At some point, we have to accept that set-uid is required in certain places, in order to get particular behaviours that userns doesn't provide, or to support older systems that lack certain kernel features/backports. There are always trade-offs... there is no solution that has zero problems. Whether we have more privileged code in Singularity, or call out to a distro provided tool is an open question.

So the compromise is to do a generic /dev/fuse mount first in setuid mode, then pass the file descriptor to the unprivileged FUSE program, as the --fusemount option does. That does require the fuse3 library to work, which is likely to cause some pain as I noted in the Apptainer issue. The fuse3 library accepts a /dev/fd referencing an open file descriptor in place of the mount point parameter to avoid having to do the mount itself.

Right - I'm not yet sure about bundling more FUSE binaries, where older distributions are shipping fuse2 versions, unless we have to.

fuse2fs does seem to be the biggest blocker for this approach - as far as I'm aware it cannot currently be built directly for fuse3, although it will work if a v3 fusermount is available?

Anyway.... these are some of the things that are being considered at this time. We're sure that each project will address the need in the appropriate way for themselves, while considering if the approach on the other side of the fork is applicable.

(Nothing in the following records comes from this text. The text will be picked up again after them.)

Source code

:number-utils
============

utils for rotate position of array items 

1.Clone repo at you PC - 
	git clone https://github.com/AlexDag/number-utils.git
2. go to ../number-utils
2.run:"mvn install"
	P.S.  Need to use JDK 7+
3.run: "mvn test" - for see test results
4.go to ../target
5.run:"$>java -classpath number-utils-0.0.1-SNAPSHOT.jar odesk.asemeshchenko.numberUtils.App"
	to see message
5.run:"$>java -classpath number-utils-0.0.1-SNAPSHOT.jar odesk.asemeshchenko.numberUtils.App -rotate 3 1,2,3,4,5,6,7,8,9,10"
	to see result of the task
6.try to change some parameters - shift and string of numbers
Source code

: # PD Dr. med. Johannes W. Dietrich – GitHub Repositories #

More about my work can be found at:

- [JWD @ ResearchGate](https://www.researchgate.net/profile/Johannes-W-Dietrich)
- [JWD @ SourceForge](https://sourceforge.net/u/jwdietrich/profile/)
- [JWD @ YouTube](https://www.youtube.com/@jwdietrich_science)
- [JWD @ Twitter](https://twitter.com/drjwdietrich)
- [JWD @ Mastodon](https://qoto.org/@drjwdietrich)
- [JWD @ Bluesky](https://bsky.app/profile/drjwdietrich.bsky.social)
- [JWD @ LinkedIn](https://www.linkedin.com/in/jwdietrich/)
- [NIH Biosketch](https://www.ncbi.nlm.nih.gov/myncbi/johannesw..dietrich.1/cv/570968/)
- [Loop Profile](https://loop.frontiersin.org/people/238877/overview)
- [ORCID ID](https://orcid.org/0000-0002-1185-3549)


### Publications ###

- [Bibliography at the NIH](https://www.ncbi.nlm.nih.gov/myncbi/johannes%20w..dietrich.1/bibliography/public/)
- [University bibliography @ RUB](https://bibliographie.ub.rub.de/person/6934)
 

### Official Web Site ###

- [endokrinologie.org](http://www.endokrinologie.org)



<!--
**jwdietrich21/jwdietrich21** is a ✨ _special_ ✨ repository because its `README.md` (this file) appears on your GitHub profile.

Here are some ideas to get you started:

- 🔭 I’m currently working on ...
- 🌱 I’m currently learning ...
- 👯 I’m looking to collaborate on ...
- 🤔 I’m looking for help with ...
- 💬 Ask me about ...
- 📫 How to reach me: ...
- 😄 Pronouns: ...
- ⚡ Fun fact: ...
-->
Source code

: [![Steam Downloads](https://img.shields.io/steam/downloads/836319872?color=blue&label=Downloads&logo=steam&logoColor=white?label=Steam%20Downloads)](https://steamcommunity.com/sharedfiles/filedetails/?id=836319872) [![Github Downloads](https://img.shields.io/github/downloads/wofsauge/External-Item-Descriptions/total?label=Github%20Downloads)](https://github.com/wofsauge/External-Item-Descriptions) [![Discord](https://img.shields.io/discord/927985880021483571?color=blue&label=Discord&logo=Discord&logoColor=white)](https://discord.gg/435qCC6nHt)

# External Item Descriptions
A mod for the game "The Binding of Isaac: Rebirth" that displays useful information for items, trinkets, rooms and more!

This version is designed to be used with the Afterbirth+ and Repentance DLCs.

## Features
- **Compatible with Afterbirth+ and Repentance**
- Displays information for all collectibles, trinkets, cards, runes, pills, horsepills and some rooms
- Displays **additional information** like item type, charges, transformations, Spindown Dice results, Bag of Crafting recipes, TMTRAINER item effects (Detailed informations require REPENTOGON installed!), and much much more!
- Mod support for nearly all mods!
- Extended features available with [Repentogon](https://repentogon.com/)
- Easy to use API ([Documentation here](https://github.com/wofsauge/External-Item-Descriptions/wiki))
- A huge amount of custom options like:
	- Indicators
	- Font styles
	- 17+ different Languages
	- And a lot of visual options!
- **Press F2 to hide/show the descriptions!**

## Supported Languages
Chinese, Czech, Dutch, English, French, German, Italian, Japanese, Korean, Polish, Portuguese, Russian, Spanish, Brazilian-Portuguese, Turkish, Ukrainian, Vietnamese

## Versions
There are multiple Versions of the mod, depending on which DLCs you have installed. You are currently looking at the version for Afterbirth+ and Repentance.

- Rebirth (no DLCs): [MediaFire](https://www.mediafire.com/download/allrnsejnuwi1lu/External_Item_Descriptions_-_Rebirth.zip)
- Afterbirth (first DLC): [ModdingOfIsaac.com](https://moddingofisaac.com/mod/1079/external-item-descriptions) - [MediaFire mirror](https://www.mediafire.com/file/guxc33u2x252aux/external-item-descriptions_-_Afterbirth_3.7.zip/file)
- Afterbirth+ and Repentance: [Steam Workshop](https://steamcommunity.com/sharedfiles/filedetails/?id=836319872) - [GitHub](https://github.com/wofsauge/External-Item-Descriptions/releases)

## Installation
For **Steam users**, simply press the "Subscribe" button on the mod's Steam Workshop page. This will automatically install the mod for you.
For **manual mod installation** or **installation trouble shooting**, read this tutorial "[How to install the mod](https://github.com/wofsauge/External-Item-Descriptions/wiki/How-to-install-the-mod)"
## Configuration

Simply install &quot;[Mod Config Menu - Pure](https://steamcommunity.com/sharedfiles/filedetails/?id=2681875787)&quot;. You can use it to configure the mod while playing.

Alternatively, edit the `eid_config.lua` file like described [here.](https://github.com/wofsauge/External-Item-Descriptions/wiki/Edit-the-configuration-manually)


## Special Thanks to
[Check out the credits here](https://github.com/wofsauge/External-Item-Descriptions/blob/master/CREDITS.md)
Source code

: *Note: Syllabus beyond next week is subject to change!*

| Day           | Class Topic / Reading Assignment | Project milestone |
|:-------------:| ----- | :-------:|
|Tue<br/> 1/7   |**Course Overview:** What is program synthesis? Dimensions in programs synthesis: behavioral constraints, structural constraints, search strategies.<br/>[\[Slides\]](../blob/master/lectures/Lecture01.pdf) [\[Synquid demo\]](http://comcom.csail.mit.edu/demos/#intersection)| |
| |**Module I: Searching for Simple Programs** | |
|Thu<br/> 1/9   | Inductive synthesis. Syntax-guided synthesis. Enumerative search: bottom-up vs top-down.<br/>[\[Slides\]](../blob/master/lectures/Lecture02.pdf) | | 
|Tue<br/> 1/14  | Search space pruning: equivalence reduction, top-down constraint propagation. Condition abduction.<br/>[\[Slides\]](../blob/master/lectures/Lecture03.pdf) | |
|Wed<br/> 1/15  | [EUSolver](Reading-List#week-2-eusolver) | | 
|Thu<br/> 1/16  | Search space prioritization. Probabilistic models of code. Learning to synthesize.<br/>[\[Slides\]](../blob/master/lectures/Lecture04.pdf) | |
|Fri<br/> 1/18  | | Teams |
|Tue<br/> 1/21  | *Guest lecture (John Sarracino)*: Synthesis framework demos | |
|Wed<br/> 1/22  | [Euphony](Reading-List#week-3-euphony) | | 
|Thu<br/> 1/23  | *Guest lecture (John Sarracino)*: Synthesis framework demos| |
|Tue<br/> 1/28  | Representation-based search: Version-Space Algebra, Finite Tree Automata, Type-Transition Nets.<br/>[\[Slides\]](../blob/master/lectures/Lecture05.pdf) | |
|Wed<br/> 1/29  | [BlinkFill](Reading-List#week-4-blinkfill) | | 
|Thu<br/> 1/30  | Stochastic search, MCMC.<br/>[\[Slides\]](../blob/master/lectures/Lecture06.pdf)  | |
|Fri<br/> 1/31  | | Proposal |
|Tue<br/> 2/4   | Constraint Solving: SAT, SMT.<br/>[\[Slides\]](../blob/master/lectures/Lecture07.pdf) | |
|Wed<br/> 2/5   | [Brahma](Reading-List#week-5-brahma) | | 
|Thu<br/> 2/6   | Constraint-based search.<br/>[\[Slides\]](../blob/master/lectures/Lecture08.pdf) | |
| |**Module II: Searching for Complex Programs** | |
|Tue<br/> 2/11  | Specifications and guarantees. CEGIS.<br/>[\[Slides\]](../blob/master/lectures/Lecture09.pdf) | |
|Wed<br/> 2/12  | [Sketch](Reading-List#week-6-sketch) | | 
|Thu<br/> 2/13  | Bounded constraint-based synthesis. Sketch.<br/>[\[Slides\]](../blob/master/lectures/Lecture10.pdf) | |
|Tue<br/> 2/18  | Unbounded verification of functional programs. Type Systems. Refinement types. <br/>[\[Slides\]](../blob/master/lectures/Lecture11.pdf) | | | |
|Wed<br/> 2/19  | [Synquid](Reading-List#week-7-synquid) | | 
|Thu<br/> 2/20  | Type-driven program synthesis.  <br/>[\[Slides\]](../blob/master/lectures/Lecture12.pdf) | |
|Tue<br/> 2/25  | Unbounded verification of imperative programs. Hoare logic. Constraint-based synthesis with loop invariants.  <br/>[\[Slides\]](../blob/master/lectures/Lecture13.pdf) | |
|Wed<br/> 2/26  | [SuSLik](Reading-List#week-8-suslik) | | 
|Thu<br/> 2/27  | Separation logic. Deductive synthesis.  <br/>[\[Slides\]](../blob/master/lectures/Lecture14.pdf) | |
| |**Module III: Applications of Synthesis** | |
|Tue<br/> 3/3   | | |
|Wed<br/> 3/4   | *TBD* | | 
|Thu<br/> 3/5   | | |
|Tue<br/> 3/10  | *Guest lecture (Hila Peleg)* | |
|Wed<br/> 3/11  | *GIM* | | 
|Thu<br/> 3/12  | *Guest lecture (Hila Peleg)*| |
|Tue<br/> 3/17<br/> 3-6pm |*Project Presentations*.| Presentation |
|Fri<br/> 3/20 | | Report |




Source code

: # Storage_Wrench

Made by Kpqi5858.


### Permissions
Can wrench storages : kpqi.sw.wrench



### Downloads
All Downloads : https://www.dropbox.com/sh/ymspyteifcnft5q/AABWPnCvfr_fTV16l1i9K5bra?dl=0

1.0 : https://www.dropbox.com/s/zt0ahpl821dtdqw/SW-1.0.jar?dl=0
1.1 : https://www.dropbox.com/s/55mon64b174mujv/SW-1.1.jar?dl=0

dtrudg commented 11 months ago

Having picked this up again, starting to poke around the code and think about it, there seem to be 3 basic approaches:

A - Rely on the availability of unprivileged user namespace creation to support FUSE in native mode, and wire up in a similar manner to that used in OCI mode. This is not ideal as we know of several sites / users who choose to disable unprivileged namespace creation due to their security posture. These sites are also some of those most likely to be interested in avoiding kernel mounts if possible. Also unsupported on SLES12.

B - Use the --fusemount mechanism or a similar approach, with pre-provisioning of an fd based mount inside the mount namespace. This is dependent on FUSE3, so is somewhat problematic for distributions which are generally using FUSE2. We don't really want to force usage of our own bundled FUSE3 squashfuse etc. Also, fuse2fs doesn't support FUSE3, which would prevent use of (much) older extfs format singularity images. I'd guess that sites who can't move to newer distros, and rootless runtimes, are also some of the most likely to need to run rather old extfs container images.

C - Follow the pattern of --sif-fuse in which the container rootfs is mounted in the host mount namespace, prior to invoking the starter, and cleaned up at container exit. This does pollute the host tmp dir with a mounted rootfs, and also relies on the distribution's setuid FUSE helpers to perform the FUSE mount. I would assume that sites that are happy with FUSE generally do have the setuid helpers in place, to allow e.g. sshfs mounts by users. There may be cleanup issues on job kill... but those may be avoided by the tendency of schedulers to now use cgroup based process monitoring, making it possible to kill the cgroup processes.

Leaning towards C at present due to the wish to support old images (extfs) and SLES12.